Python 3.6.5 Documentation >  Appendix

Appendix
********


Interactive Mode
================


Error Handling
--------------

When an error occurs, the interpreter prints an error message and a
stack trace. In interactive mode, it then returns to the primary
prompt; when input came from a file, it exits with a nonzero exit
status after printing the stack trace. (Exceptions handled by an
"except" clause in a "try" statement are not errors in this context.)
Some errors are unconditionally fatal and cause an exit with a nonzero
exit; this applies to internal inconsistencies and some cases of
running out of memory. All error messages are written to the standard
error stream; normal output from executed commands is written to
standard output.

Typing the interrupt character (usually "Control-C" or "Delete") to
the primary or secondary prompt cancels the input and returns to the
primary prompt. [1] Typing an interrupt while a command is executing
raises the "KeyboardInterrupt" exception, which may be handled by a
"try" statement.


Executable Python Scripts
-------------------------

On BSD’ish Unix systems, Python scripts can be made directly
executable, like shell scripts, by putting the line

#!/usr/bin/env python3.5

(assuming that the interpreter is on the user’s "PATH") at the
beginning of the script and giving the file an executable mode. The
"#!" must be the first two characters of the file. On some platforms,
this first line must end with a Unix-style line ending ("'\n'"), not a
Windows ("'\r\n'") line ending. Note that the hash, or pound,
character, "'#'", is used to start a comment in Python.

The script can be given an executable mode, or permission, using the
**chmod** command.

$ chmod +x myscript.py

On Windows systems, there is no notion of an “executable mode”. The
Python installer automatically associates ".py" files with
"python.exe" so that a double-click on a Python file will run it as a
script. The extension can also be ".pyw", in that case, the console
window that normally appears is suppressed.

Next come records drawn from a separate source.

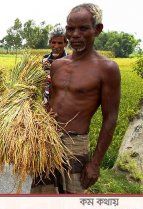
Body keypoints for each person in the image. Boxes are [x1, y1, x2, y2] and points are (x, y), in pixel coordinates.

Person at [31, 3, 121, 194]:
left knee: (72, 207)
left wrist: (95, 163)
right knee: (41, 202)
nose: (75, 35)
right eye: (70, 29)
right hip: (47, 140)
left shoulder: (107, 68)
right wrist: (33, 132)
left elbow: (111, 118)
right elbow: (50, 106)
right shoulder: (58, 65)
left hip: (75, 145)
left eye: (83, 28)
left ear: (97, 29)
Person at [42, 26, 69, 104]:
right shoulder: (45, 59)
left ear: (66, 44)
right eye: (53, 42)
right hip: (45, 101)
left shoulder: (71, 61)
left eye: (60, 43)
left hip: (63, 103)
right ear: (50, 43)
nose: (56, 46)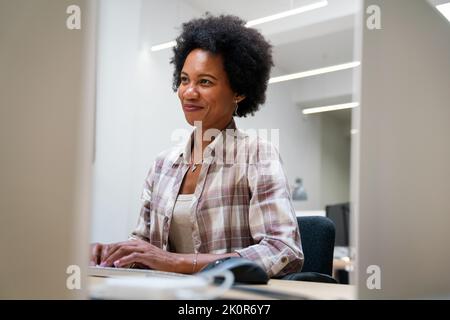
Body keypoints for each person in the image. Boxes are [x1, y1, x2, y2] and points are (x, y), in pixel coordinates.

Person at [90, 14, 303, 278]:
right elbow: (146, 249)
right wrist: (115, 255)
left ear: (239, 91)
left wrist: (177, 262)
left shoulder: (257, 155)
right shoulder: (162, 165)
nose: (189, 92)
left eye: (205, 82)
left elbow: (282, 250)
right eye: (184, 79)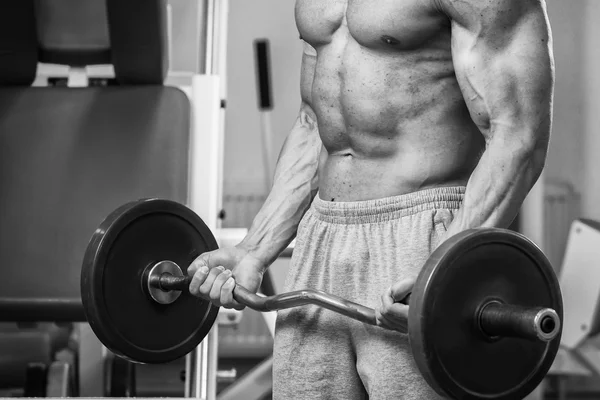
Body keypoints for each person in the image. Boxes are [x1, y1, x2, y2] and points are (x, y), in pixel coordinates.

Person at [188, 0, 554, 398]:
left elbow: (517, 135)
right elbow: (315, 121)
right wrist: (254, 251)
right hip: (322, 236)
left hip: (421, 238)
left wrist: (446, 271)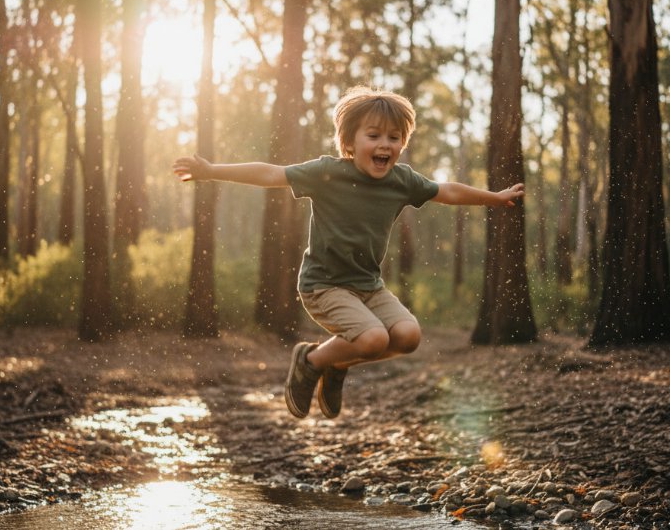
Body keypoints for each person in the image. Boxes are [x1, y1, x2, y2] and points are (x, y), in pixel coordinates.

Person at [173, 86, 525, 419]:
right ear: (349, 142)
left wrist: (495, 197)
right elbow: (271, 174)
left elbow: (446, 191)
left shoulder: (401, 181)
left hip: (368, 287)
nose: (385, 144)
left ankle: (336, 363)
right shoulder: (328, 173)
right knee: (373, 340)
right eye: (373, 136)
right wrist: (210, 171)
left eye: (394, 137)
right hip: (323, 286)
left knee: (408, 337)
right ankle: (311, 361)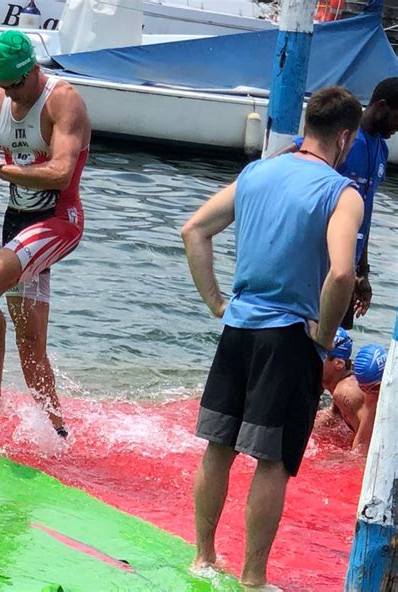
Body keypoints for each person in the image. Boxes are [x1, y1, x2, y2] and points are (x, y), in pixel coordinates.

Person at [181, 86, 364, 590]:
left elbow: (193, 230)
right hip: (288, 338)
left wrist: (219, 303)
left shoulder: (257, 172)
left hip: (237, 328)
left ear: (307, 127)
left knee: (218, 447)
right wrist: (323, 337)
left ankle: (202, 557)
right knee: (273, 460)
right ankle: (254, 577)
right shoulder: (341, 193)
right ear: (345, 138)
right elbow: (342, 274)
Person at [0, 30, 91, 437]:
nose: (12, 96)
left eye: (16, 84)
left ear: (32, 70)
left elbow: (59, 172)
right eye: (3, 86)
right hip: (17, 223)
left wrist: (1, 170)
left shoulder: (64, 101)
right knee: (31, 349)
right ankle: (59, 433)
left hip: (59, 220)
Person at [292, 78, 398, 329]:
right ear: (382, 107)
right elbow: (298, 154)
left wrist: (362, 271)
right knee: (310, 343)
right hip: (319, 266)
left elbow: (364, 214)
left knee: (337, 350)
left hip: (348, 269)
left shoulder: (381, 149)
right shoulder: (344, 140)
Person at [321, 342, 387, 453]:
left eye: (322, 357)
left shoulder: (344, 392)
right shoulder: (345, 384)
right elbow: (333, 415)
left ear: (339, 363)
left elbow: (362, 449)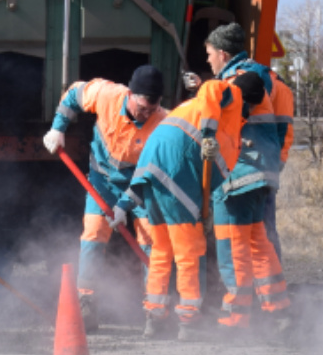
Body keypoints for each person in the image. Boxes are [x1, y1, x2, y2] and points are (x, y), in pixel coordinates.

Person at [113, 75, 264, 340]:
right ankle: (188, 320)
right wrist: (208, 134)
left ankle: (155, 317)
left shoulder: (196, 111)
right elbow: (212, 87)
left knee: (161, 250)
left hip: (155, 163)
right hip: (177, 169)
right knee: (190, 253)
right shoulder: (229, 94)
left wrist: (125, 203)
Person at [42, 65, 169, 332]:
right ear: (130, 95)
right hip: (102, 181)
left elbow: (154, 174)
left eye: (152, 109)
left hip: (140, 186)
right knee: (93, 234)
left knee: (151, 240)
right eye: (142, 108)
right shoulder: (107, 94)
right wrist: (58, 128)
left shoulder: (163, 122)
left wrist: (126, 204)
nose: (146, 114)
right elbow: (74, 94)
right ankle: (86, 304)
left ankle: (155, 312)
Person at [204, 24, 292, 330]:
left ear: (224, 53)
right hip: (264, 172)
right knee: (260, 243)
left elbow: (215, 124)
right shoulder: (267, 79)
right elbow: (281, 128)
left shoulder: (231, 85)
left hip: (237, 175)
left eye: (210, 54)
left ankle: (236, 317)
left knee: (232, 248)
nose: (208, 60)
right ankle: (277, 309)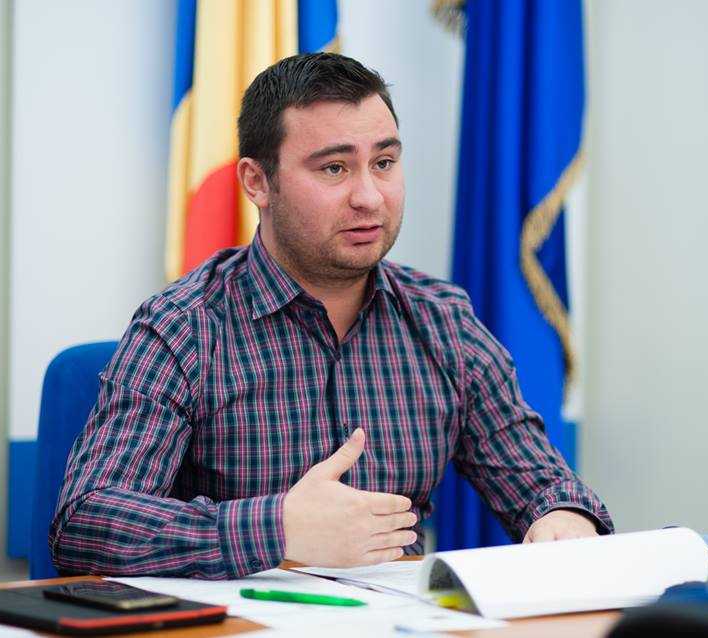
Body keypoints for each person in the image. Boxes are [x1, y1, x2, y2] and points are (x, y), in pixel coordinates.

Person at [51, 53, 613, 579]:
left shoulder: (443, 321)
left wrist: (561, 518)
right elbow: (86, 522)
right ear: (257, 181)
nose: (369, 197)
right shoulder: (186, 326)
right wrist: (276, 529)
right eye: (335, 169)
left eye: (384, 163)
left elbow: (540, 482)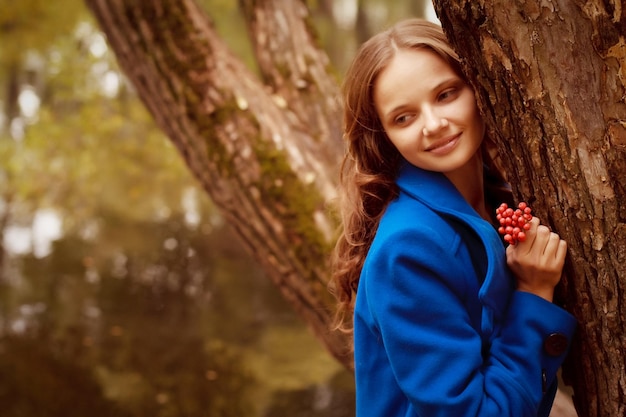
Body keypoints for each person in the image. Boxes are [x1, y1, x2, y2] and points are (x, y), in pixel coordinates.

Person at [331, 18, 577, 417]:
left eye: (446, 94)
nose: (434, 124)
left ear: (478, 86)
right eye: (404, 118)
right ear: (385, 136)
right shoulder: (408, 250)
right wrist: (533, 291)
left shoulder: (500, 195)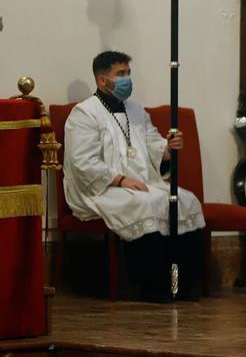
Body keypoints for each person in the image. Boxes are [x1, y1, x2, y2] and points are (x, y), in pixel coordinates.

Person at [63, 51, 205, 301]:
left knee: (185, 199)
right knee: (144, 204)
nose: (127, 79)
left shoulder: (136, 110)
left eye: (128, 73)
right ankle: (153, 286)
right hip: (100, 188)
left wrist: (168, 148)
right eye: (120, 74)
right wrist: (119, 179)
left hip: (139, 182)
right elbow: (82, 162)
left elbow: (151, 142)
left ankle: (182, 283)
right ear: (102, 81)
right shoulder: (84, 114)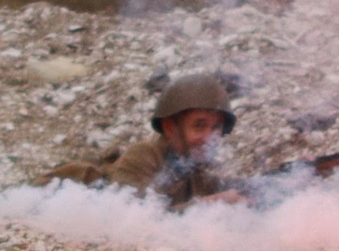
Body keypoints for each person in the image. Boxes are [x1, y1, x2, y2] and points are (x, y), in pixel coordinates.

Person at [47, 71, 243, 209]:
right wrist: (212, 204)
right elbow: (137, 216)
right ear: (169, 127)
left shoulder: (192, 170)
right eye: (199, 126)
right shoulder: (143, 156)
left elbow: (228, 187)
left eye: (216, 127)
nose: (210, 137)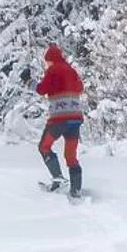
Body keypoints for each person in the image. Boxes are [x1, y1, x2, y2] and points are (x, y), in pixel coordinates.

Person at [31, 44, 85, 197]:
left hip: (59, 119)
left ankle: (58, 179)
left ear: (51, 60)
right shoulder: (72, 70)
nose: (46, 65)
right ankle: (76, 190)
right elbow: (80, 88)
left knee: (44, 146)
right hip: (75, 119)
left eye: (47, 62)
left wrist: (28, 81)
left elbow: (41, 89)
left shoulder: (53, 70)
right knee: (71, 155)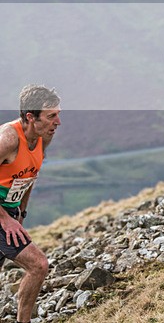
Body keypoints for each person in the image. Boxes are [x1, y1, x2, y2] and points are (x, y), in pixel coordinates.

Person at [0, 85, 61, 323]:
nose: (58, 122)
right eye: (51, 116)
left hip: (10, 211)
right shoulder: (8, 139)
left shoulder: (43, 138)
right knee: (38, 265)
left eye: (58, 114)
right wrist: (5, 219)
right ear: (30, 117)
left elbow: (29, 175)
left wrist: (21, 213)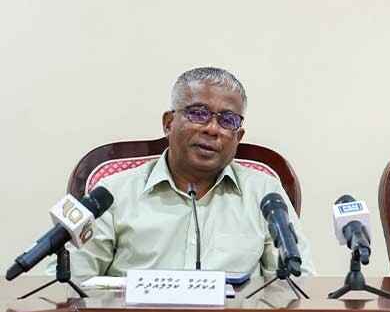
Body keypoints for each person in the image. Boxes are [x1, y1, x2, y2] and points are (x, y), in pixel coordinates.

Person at [49, 67, 315, 277]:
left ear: (238, 136)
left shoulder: (264, 194)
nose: (212, 129)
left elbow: (296, 285)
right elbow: (69, 284)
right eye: (198, 113)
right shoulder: (114, 193)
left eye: (228, 120)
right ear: (168, 123)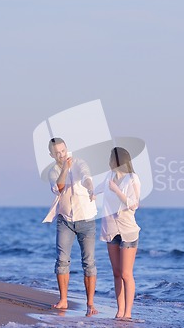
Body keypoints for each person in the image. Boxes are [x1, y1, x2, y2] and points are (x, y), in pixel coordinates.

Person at [47, 137, 98, 316]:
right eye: (57, 152)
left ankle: (90, 303)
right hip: (65, 220)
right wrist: (65, 168)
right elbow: (59, 187)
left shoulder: (79, 163)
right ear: (51, 154)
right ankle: (63, 300)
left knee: (89, 263)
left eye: (63, 150)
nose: (61, 155)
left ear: (67, 149)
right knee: (62, 260)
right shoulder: (53, 171)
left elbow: (86, 177)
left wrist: (91, 188)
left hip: (86, 219)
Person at [95, 147, 141, 320]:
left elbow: (134, 204)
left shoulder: (132, 179)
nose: (109, 162)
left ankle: (127, 313)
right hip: (111, 229)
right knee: (116, 272)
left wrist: (117, 190)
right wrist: (90, 191)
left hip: (128, 230)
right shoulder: (109, 176)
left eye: (111, 159)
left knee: (126, 274)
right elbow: (99, 188)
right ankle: (119, 311)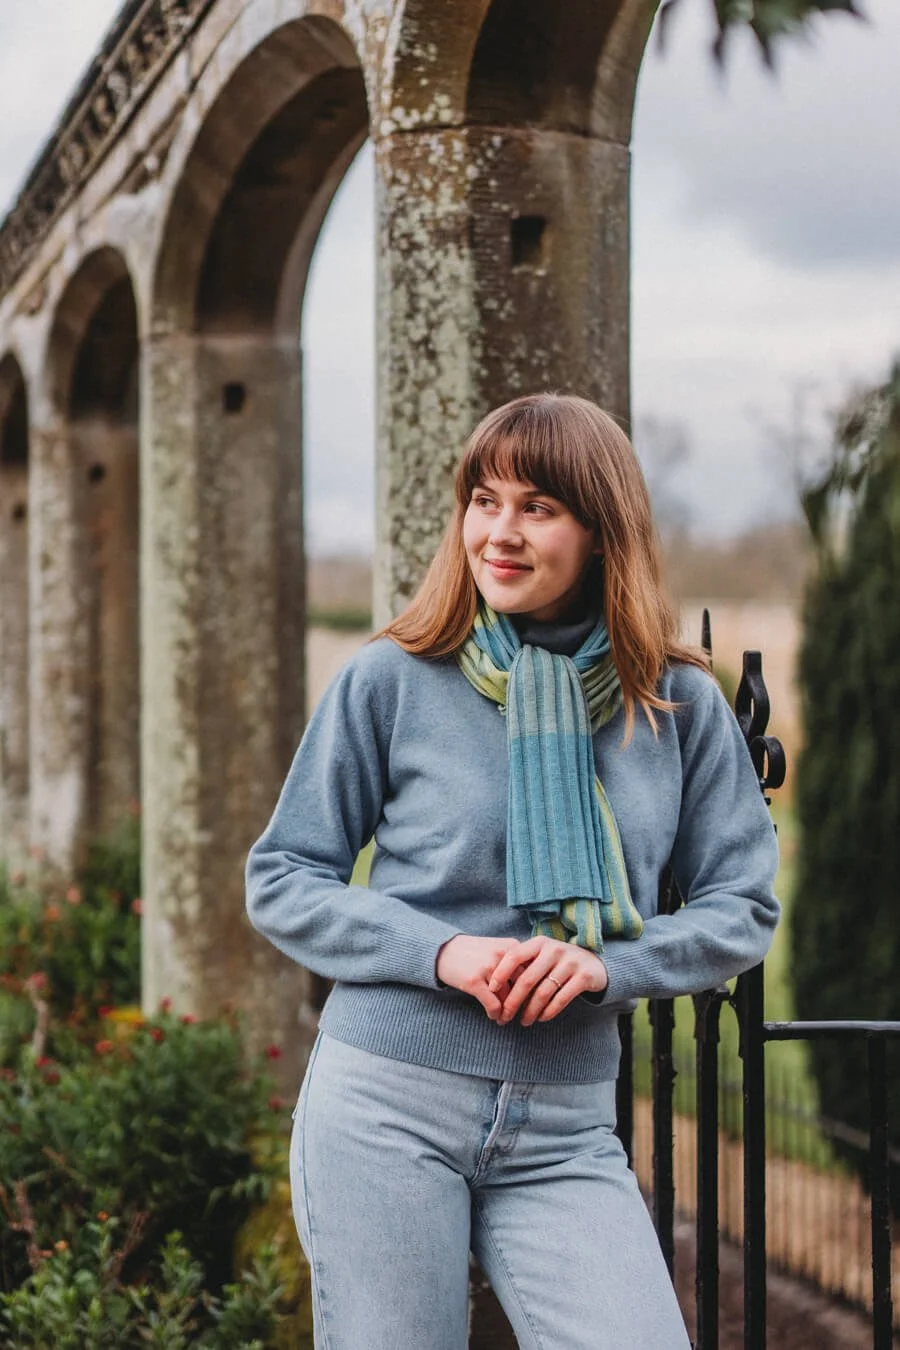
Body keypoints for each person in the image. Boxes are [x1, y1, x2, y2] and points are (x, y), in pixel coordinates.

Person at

The Interactive Startup File
----------------------------

When you use Python interactively, it is frequently handy to have some
standard commands executed every time the interpreter is started. You
can do this by setting an environment variable named "PYTHONSTARTUP"
to the name of a file containing your start-up commands. This is
similar to the ".profile" feature of the Unix shells.

This file is only read in interactive sessions, not when Python reads
commands from a script, and not when "/dev/tty" is given as the
explicit source of commands (which otherwise behaves like an
interactive session). It is executed in the same namespace where
interactive commands are executed, so that objects that it defines or
imports can be used without qualification in the interactive session.
You can also change the prompts "sys.ps1" and "sys.ps2" in this file.

If you want to read an additional start-up file from the current
directory, you can program this in the global start-up file using code
like "if os.path.isfile('.pythonrc.py'):
exec(open('.pythonrc.py').read())". If you want to use the startup
file in a script, you must do this explicitly in the script:

import os
filename = os.environ.get('PYTHONSTARTUP')
if filename and os.path.isfile(filename):
with open(filename) as fobj:
startup_file = fobj.read()
exec(startup_file)


The Customization Modules
-------------------------

Python provides two hooks to let you customize it: "sitecustomize" and
"usercustomize". To see how it works, you need first to find the
location of your user site-packages directory. Start Python and run
this code:

>>> import site
>>> site.getusersitepackages()
'/home/user/.local/lib/python3.5/site-packages'

Now you can create a file named "usercustomize.py" in that directory
and put anything you want in it. It will affect every invocation of
Python, unless it is started with the "-s" option to disable the
automatic import.

"sitecustomize" works in the same way, but is typically created by an
administrator of the computer in the global site-packages directory,
and is imported before "usercustomize". See the documentation of the
"site" module for more details.

-[ Footnotes ]-

[1] A problem with the GNU Readline package may prevent this.